There doesn’t seem to be a consensus about why biotech stocks — buoyed by the rise of precision medicine and the revolution in genomics — have diverged in 2016 from the general market, which has recovered partly because low interest rates have left investors with few other options.

Beyond feeling they were overpriced, some market watchers think biotechs are suffering from a growing backlash against prescription drug prices, including critical statements by presidential candidates Bernie Sanders, Hillary Clinton, and Donald Trump.

While some analysts have discounted the likelihood the next president would make good on calls to rein in prices, industry executives are clearly worried the US government’s hands-off approach to drug pricing will change — possibly by empowering Medicare, the federal health insurance program for older Americans, to negotiate for lower prices.

Joe Jimenez, chief executive of Swiss drug maker Novartis AG, which bases its global research and development in Cambridge, last month told the Financial Times, “We believe that, no matter which candidate wins, we will see a more difficult pricing environment in the US.’’

That, in turn, could lower the ceiling on estimated returns from biotech shares.

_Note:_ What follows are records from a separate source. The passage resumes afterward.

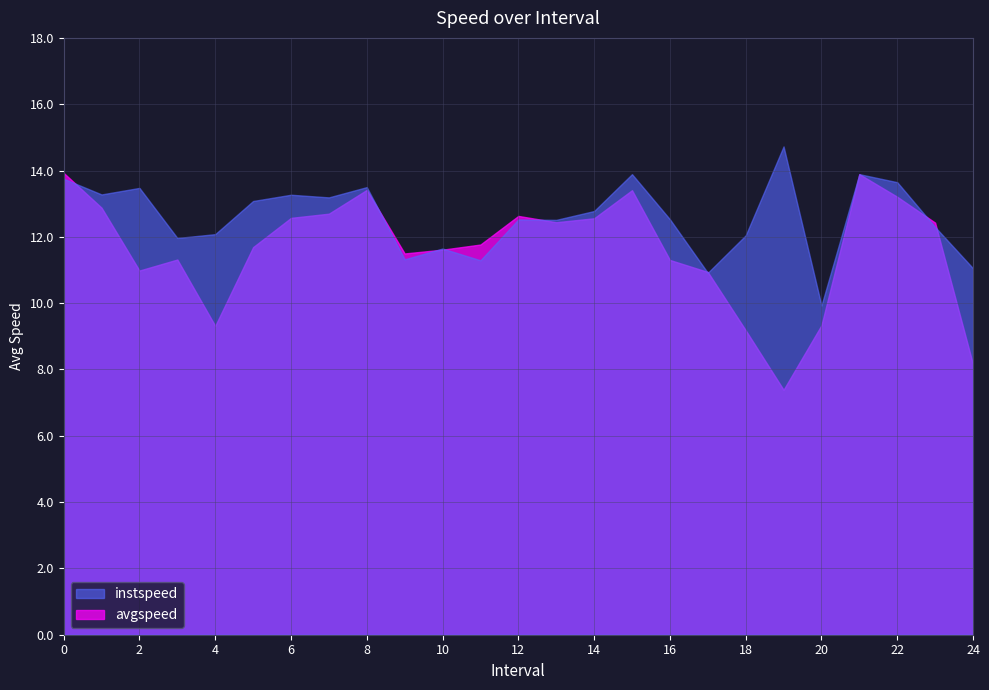

Count the number of categories in the chart.

25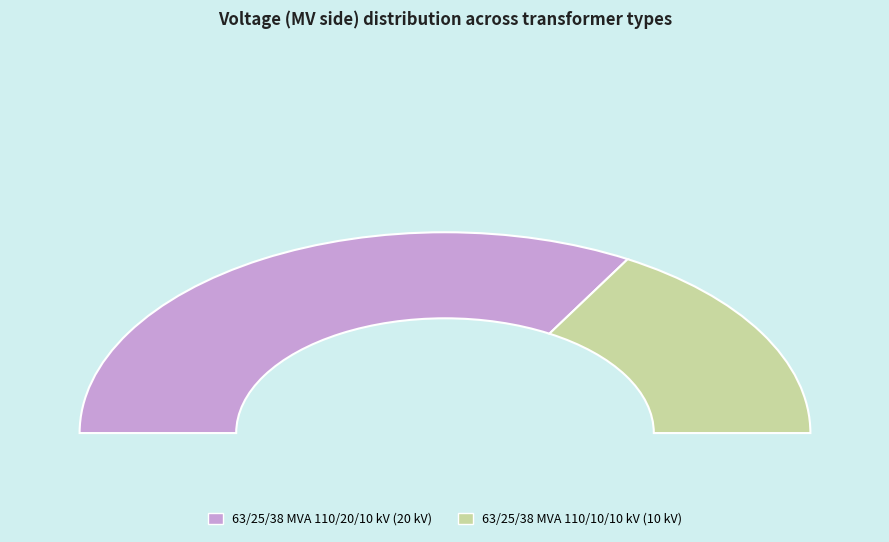

Is there any slice that represents more than half of the pie?

Yes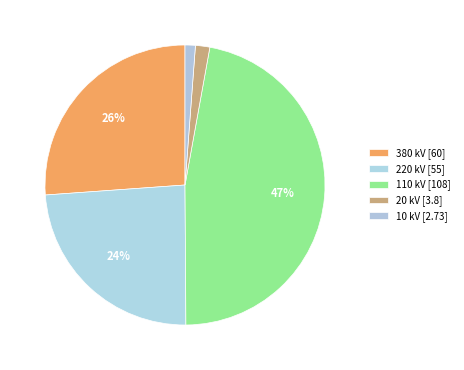

Does any single category account for the majority?

No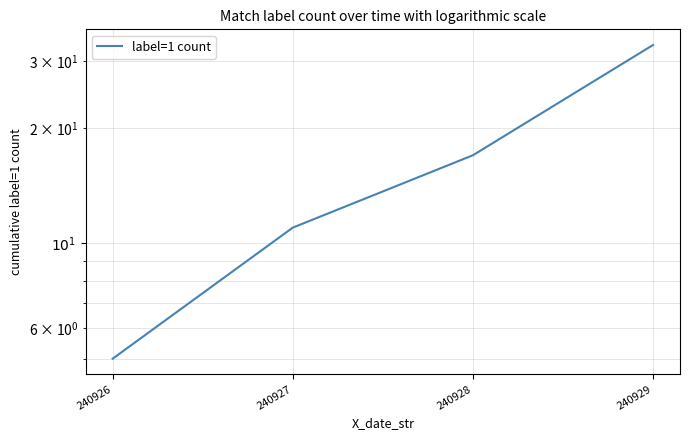

True or false: the data shows 4 at 240927.

False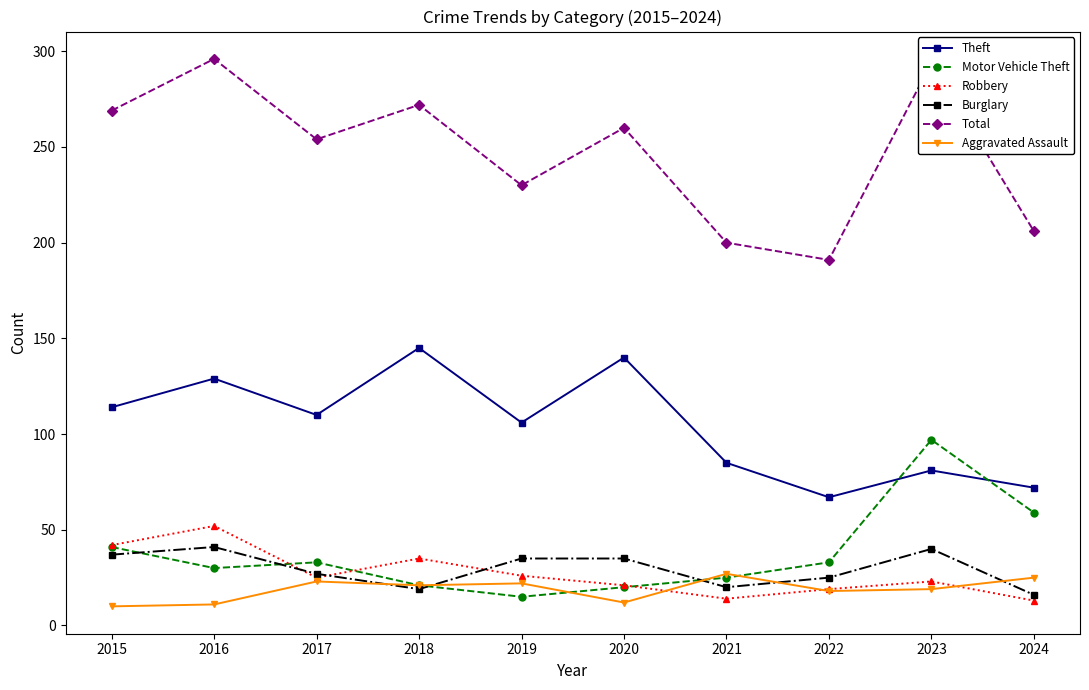

What is the difference between the highest and lowest values at 2020?

248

“If you project that the pricing environment is going to become tougher going forward, that’s going to reduce the value of future earnings’’ that guide the calculations of investors, said John Dorfman, founder and chairman of Dorfman Value Investments in Boston.

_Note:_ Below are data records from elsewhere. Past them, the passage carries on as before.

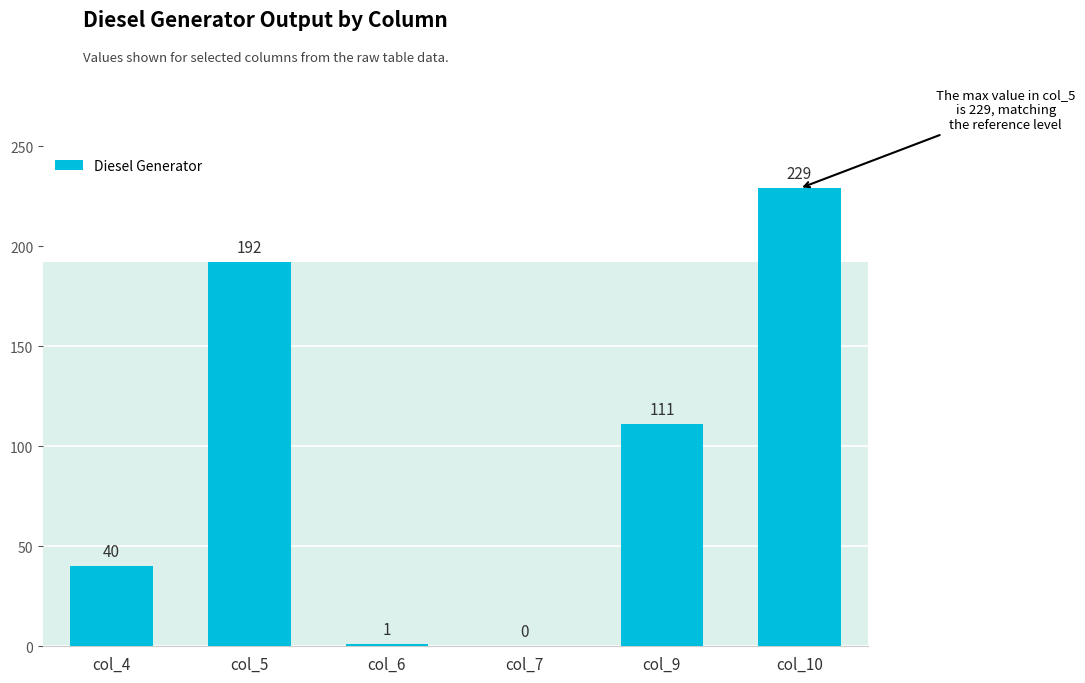

True or false: the data shows 0 at col_7.

True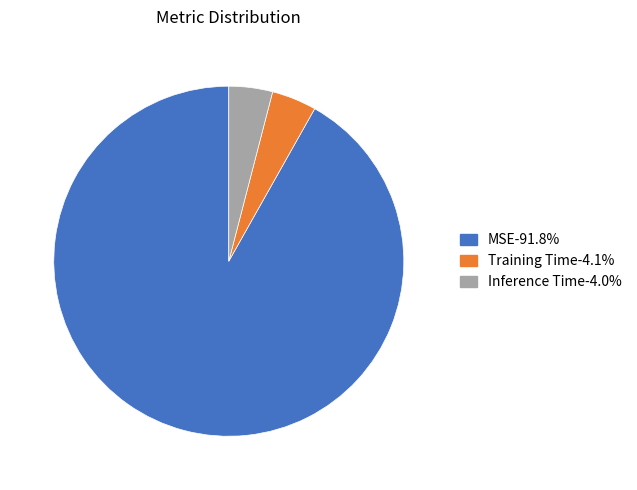

What is the largest slice in the pie chart?

MSE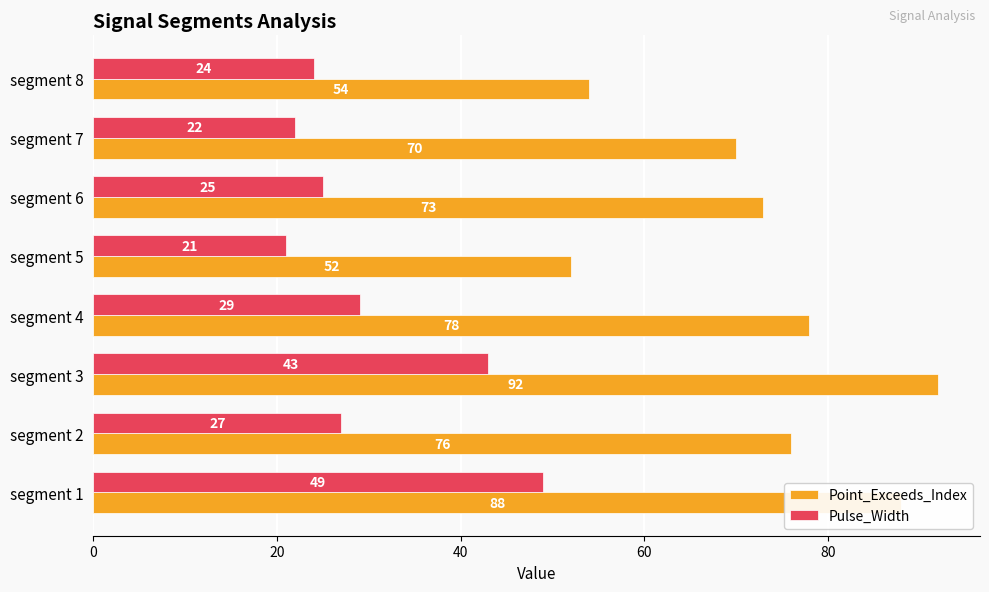

At segment 6, list the series in order from largest to smallest.

Point_Exceeds_Index, Pulse_Width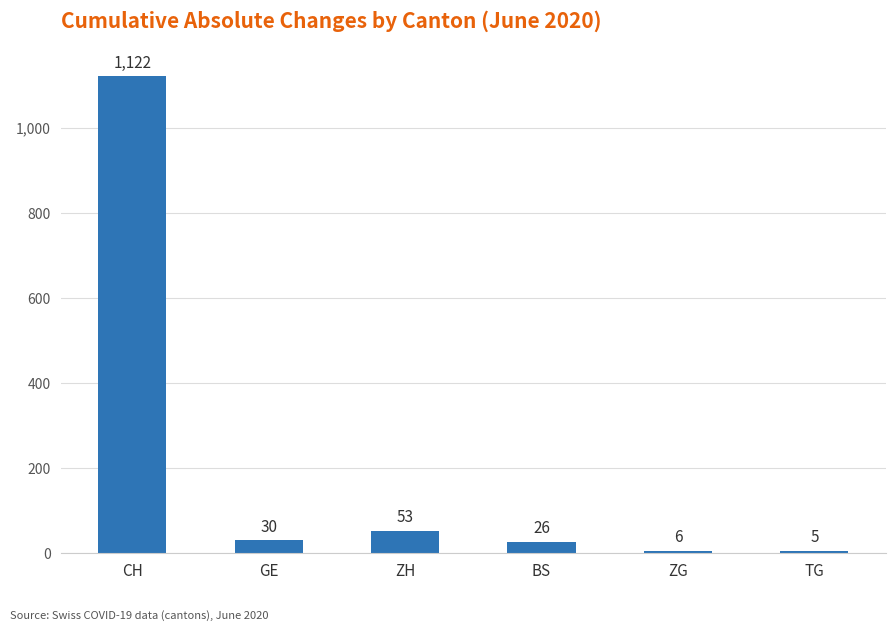

Count the number of data series in this chart.

1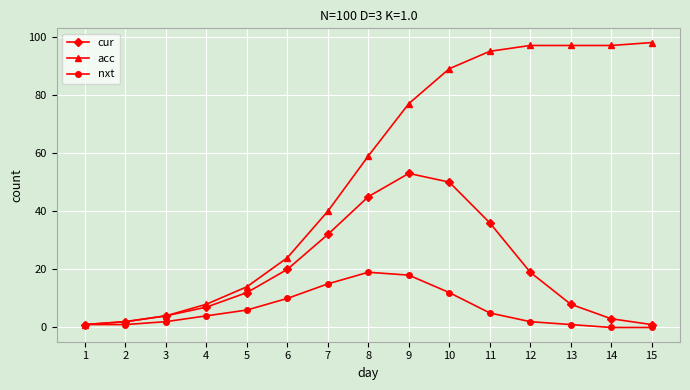

Reading right to left, what are all the values shown in this chart?

cur: 1	3	8	19	36	50	53	45	32	20	12	7	4	2	1
acc: 98	97	97	97	95	89	77	59	40	24	14	8	4	2	1
nxt: 0	0	1	2	5	12	18	19	15	10	6	4	2	1	1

Dorfman said the souring on biotech may be part of a broader shift in investor sentiment toward less risky stocks, including those paying dividends. “Biotechs always did well based on the promise of future earnings,’’ he said. “But investors have become more conservative. They want to see the performance now, not on the horizon, and they’re less willing to wait.’’

Market watchers can’t point to a single event triggering the biotech swoon. But several early warnings came last year. Biogen Inc., one of the largest US biotech companies, lost $20 billion on July 24, 2015, nearly a quarter of its market value, after posting disappointing earnings and lowering its sales forecast for its multiple sclerosis drugs.

In September, after Clinton on Twitter bashed drug “price gouging,’’ the biotech index tumbled nearly 5 percent.

The wary attitude of investors hasn’t deterred the parade of biotechs going public. Of the 62 initial public offerings completed at the end of July, no fewer than 17 have been biotechs, according to data tracked by the Nasdaq stock exchange. That would suggest the sophisticated investors who buy into IPOs continue to see value in the sector.